2.3. Computed Tomography-Guided Hook Wire Localization Procedure

A senior radiologist meticulously reviewed recent chest CT images to determine the optimal puncture route and body position for hook wire placement. Through the use of a radio-opaque grid mesh across the chest wall, CT images were obtained to determine the shape, size and location of the lesion, as well as the interaction with adjacent tissues. Following sterilization and draping of the patient, 2% lidocaine was injected into the chest wall through the needle insertion site. The cannula needle was inserted slowly into the chest wall and lung parenchymal layer, as close to the target nodular lesion as possible, which was typically less than 15 mm away. After determining the appropriate positioning of the introducer needle using the guided CT image, the hook wire was released, and the introducer needle was carefully withdrawn. The CT scan was repeated to confirm the location of the hook wire and to determine whether any complications occurred, including pneumothorax, hemorrhage or subcutaneous emphysema.

2.4. Data Collection

Based on a retrospective analysis, we evaluated the performance of groups B and C in terms of lesion identification. Nodule detection efficiency was compared based on nodule characteristics (CT value and size). On the lung window settings (level, −700; width, 1500), the CT value at the image slice showing largest diameter of the nodule was measured, and the measurement of the largest diameter was also recorded. The region of interest (ROI) for CT value measurement was 3 mm by 3 mm in size, avoiding blood vessels, calcification and necrosis. Characteristics of target nodules (size, location, type, CT values, distance from visceral pleura, shortest distance between the nodule and the puncture needle and distance between the needle tip and the pleura) and procedure-related variables (patient position, number of needle insertions and total procedure time) were recorded. Any signs of pneumothorax, hemorrhage or subcutaneous emphysema would be recorded by the final CT scan or follow-up radiography within two days. The volume CT dose index (CTDIvol) and dose-length product (DLP) were obtained from the dose report. The effective dose (ED) was calculated by multiplying DLP by a conversion factor (0.014 mSv/mGy cm for the chest) [17].

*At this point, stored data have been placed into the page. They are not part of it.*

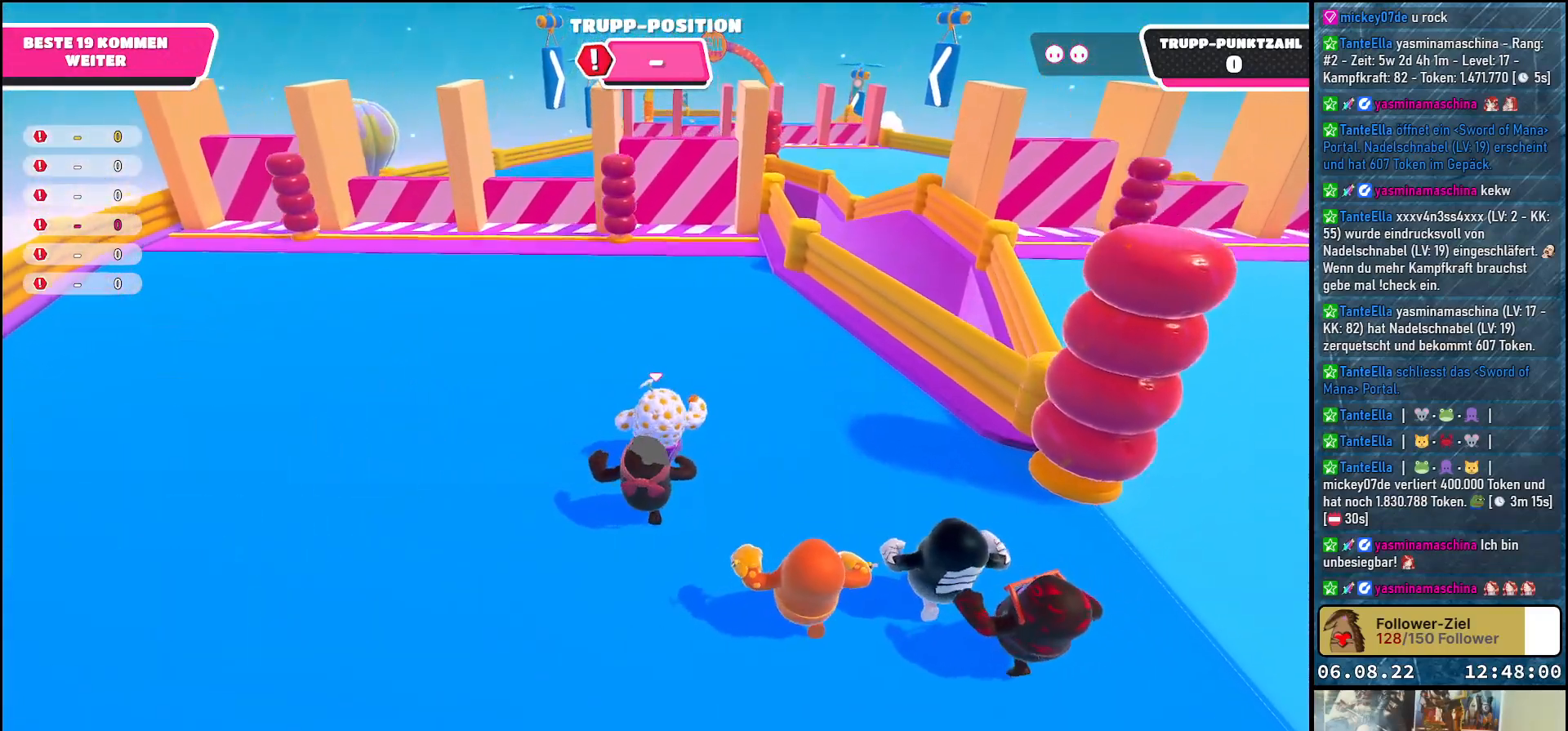
{"buttons": [], "left_stick": "up", "right_stick": "center", "events": []}
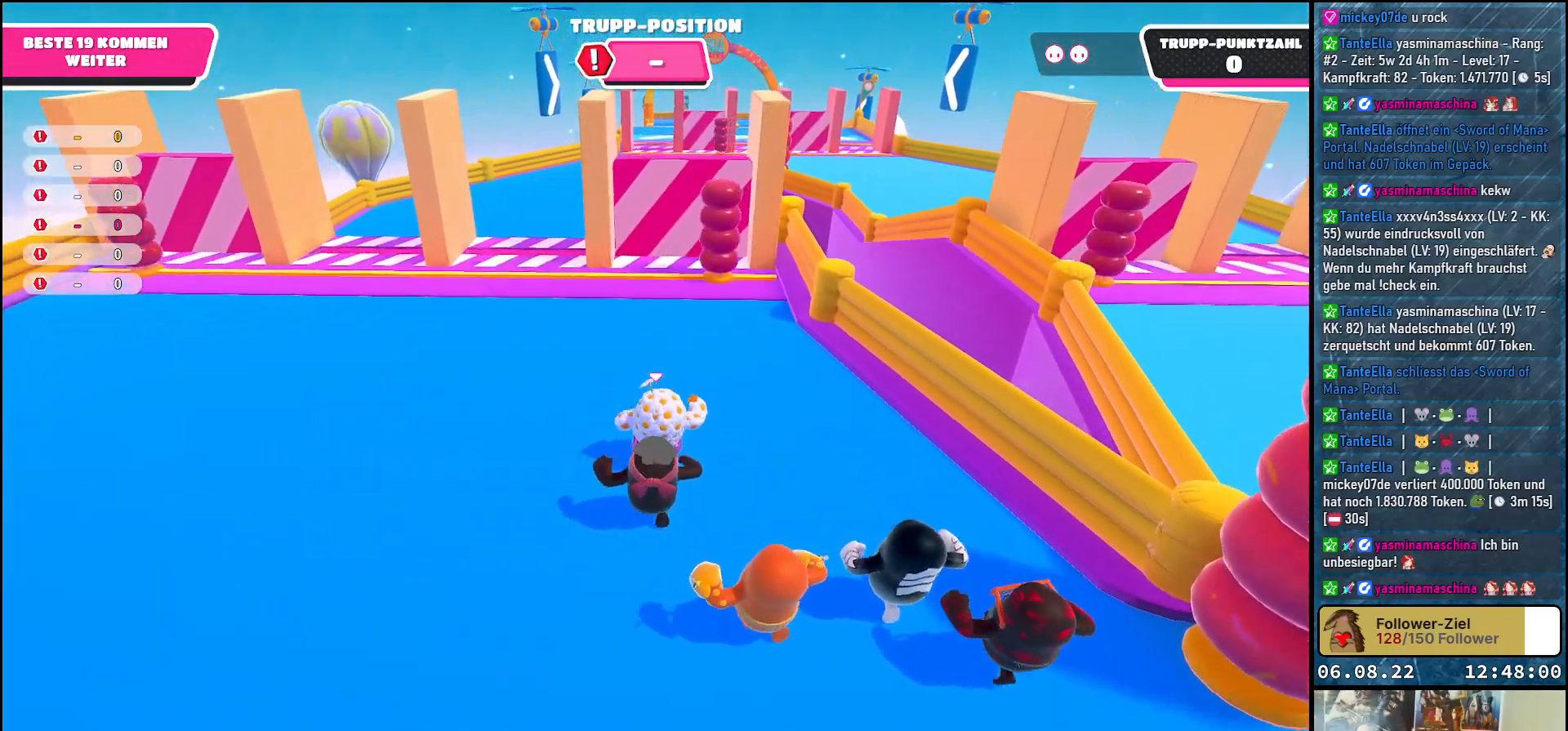
{"buttons": [], "left_stick": "up", "right_stick": "center", "events": []}
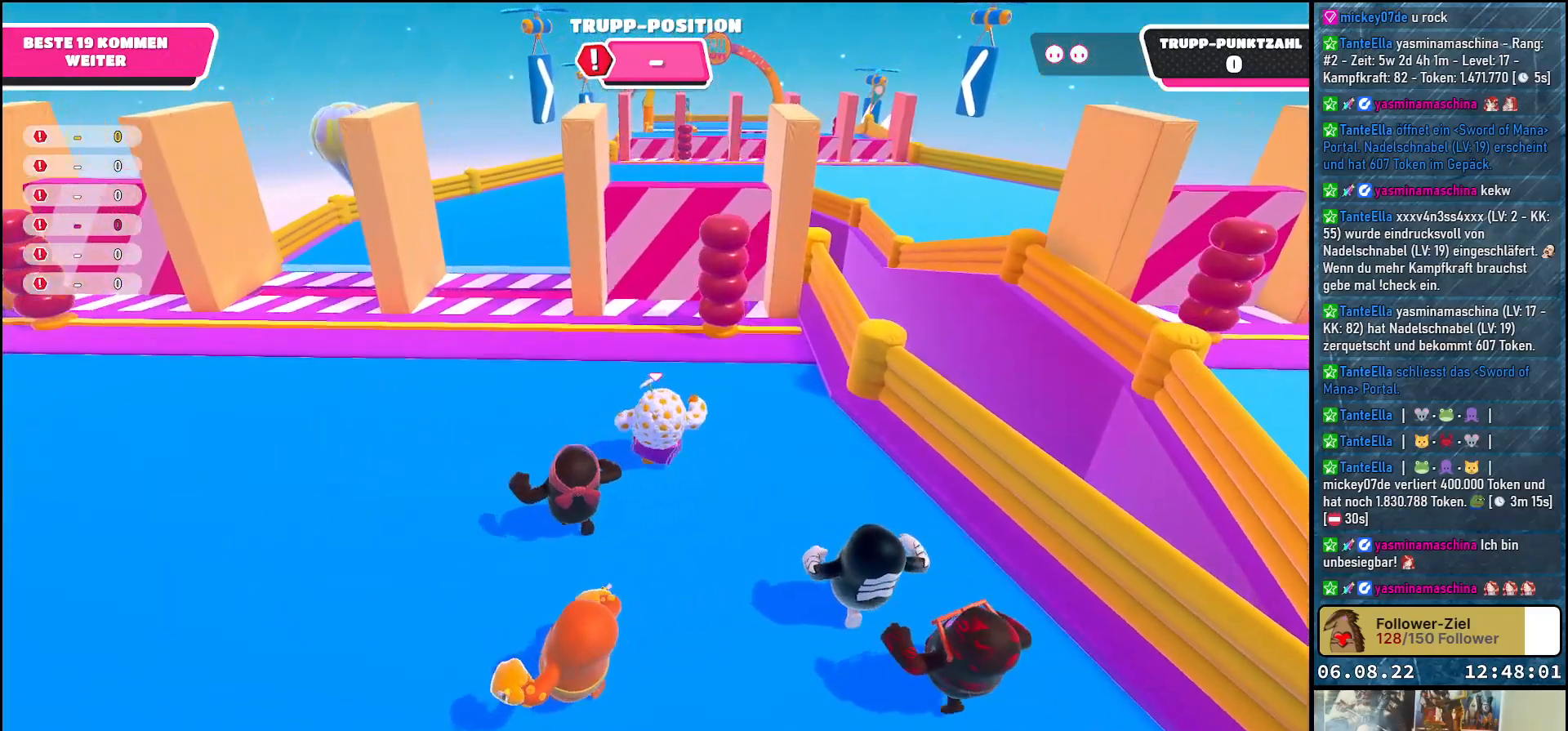
{"buttons": [], "left_stick": "up", "right_stick": "center", "events": []}
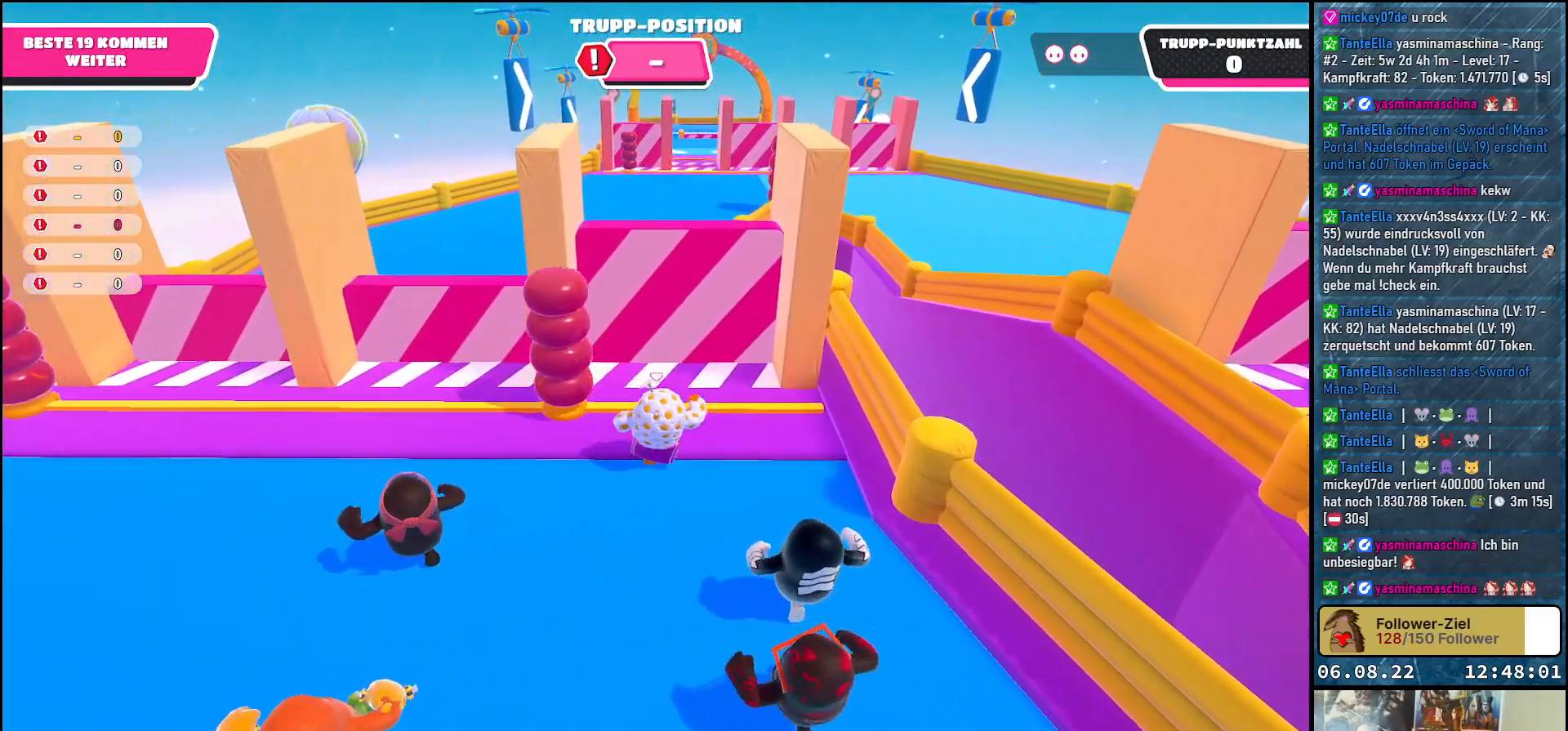
{"buttons": [], "left_stick": "down-left", "right_stick": "center", "events": [[167, "left_stick", "up-left"], [350, "left_stick", "down-left"]]}
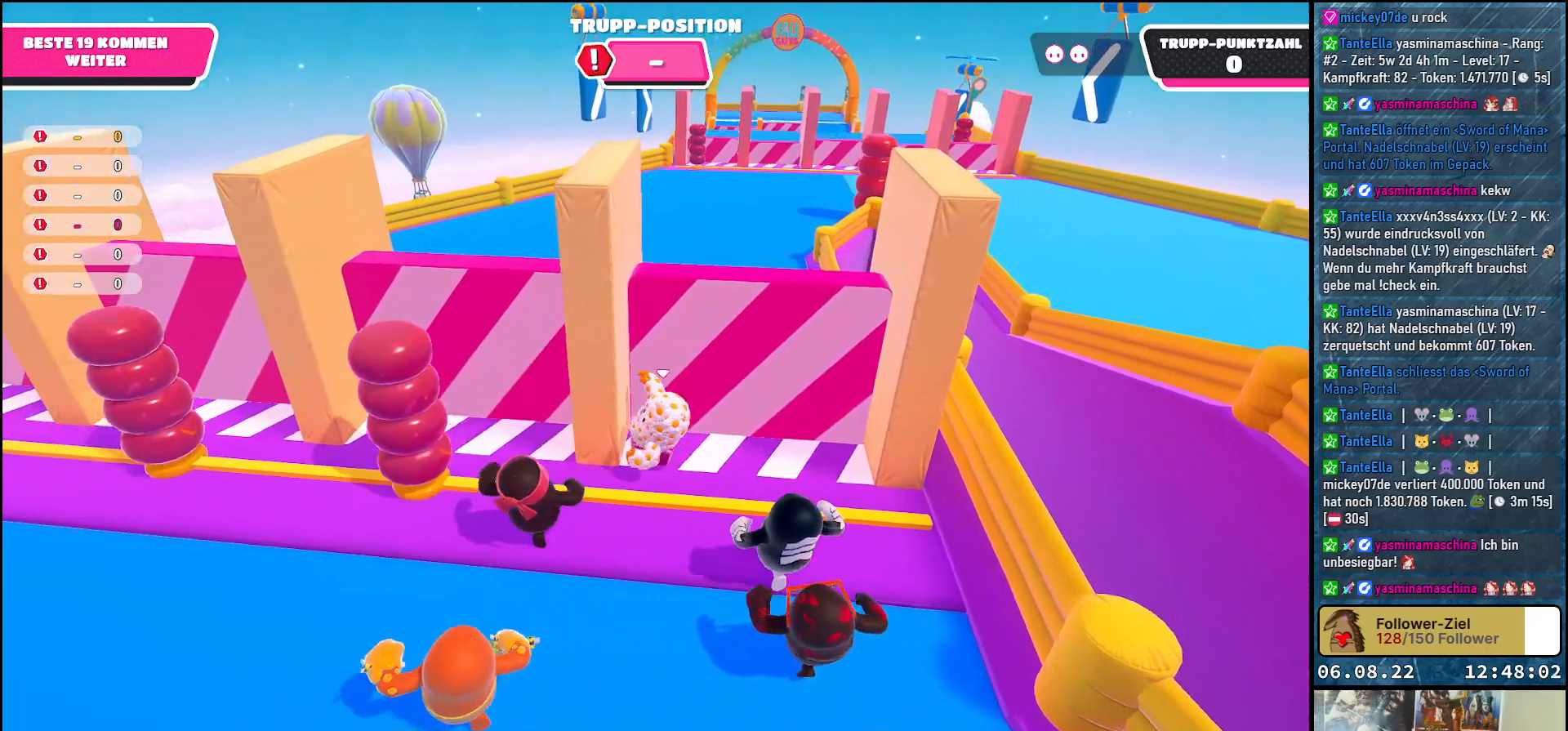
{"buttons": [], "left_stick": "up-left", "right_stick": "center", "events": [[200, "left_stick", "left"], [500, "left_stick", "up-left"]]}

2.5. Subjective Imaging Quality Evaluation

Using a 5-point scale, two radiologists with over five years of diagnostic experience independently evaluated each CT image for noise, artifacts, lesion detection, display of anatomical details and contouring. Specific criteria for scoring are as follows:
5 points for virtually no artifact, good visualization of nodules and anatomical details
4 points for low image noise and the presence of a few artifacts, adequate visualization of nodules and anatomical details
3 points for images with a moderate amount of noise and minor artifacts, a vague visualization of nodules and anatomical details
2 points for a high level of image noise and a moderate level of artifacts, no visualization of nodules and anatomical details
1 point for the highest level of noise plus the most obvious artifacts, no visualization of nodules and anatomical details. Scores of at least 3 points satisfy the requirements for puncture placement.

2.6. Statistical Analysis

Statistical analysis was performed using IBM SPSS Statistics software (Version 26, IBM Corp., Armonk, NY, USA). For continuous variables, the normality of distribution was assessed using the Kolmogorov–Smirnov test. The inter-group comparisons of continuous variables and categorical variables were performed with an independent sample t-test and Chi-Square test, respectively. The CT values and nodule sizes in groupsa B and C were analyzed using a paired sample t-test. A Mann-Whitney U test was used to analyze the subjective score and radiation dose of group A and B. Kappa statistics was used to evaluate the inter-observer consistency of the subjective scores, and Kappa ≥ 0.75 indicated satisfied consistency. An A value of p < 0.05 was considered as statistically significant difference.

3. Results

3.1. Demographics and Baseline Nodule Characteristics

A total of 151 patients with 184 nodules were enrolled: 52 males and 99 females, with a mean age of 56.3 years (range, 25–75 years). There was no significant demographic difference between the groups (p > 0.05). Based on CT scanning, pulmonary nodules could be categorized as pure GGNs (n = 107, 58.2%), part-solid GGNs (n = 67, 36.4%) and solid nodules (n = 10, 5.4%). Other characteristics of patients and nodules are summarized in Table 1.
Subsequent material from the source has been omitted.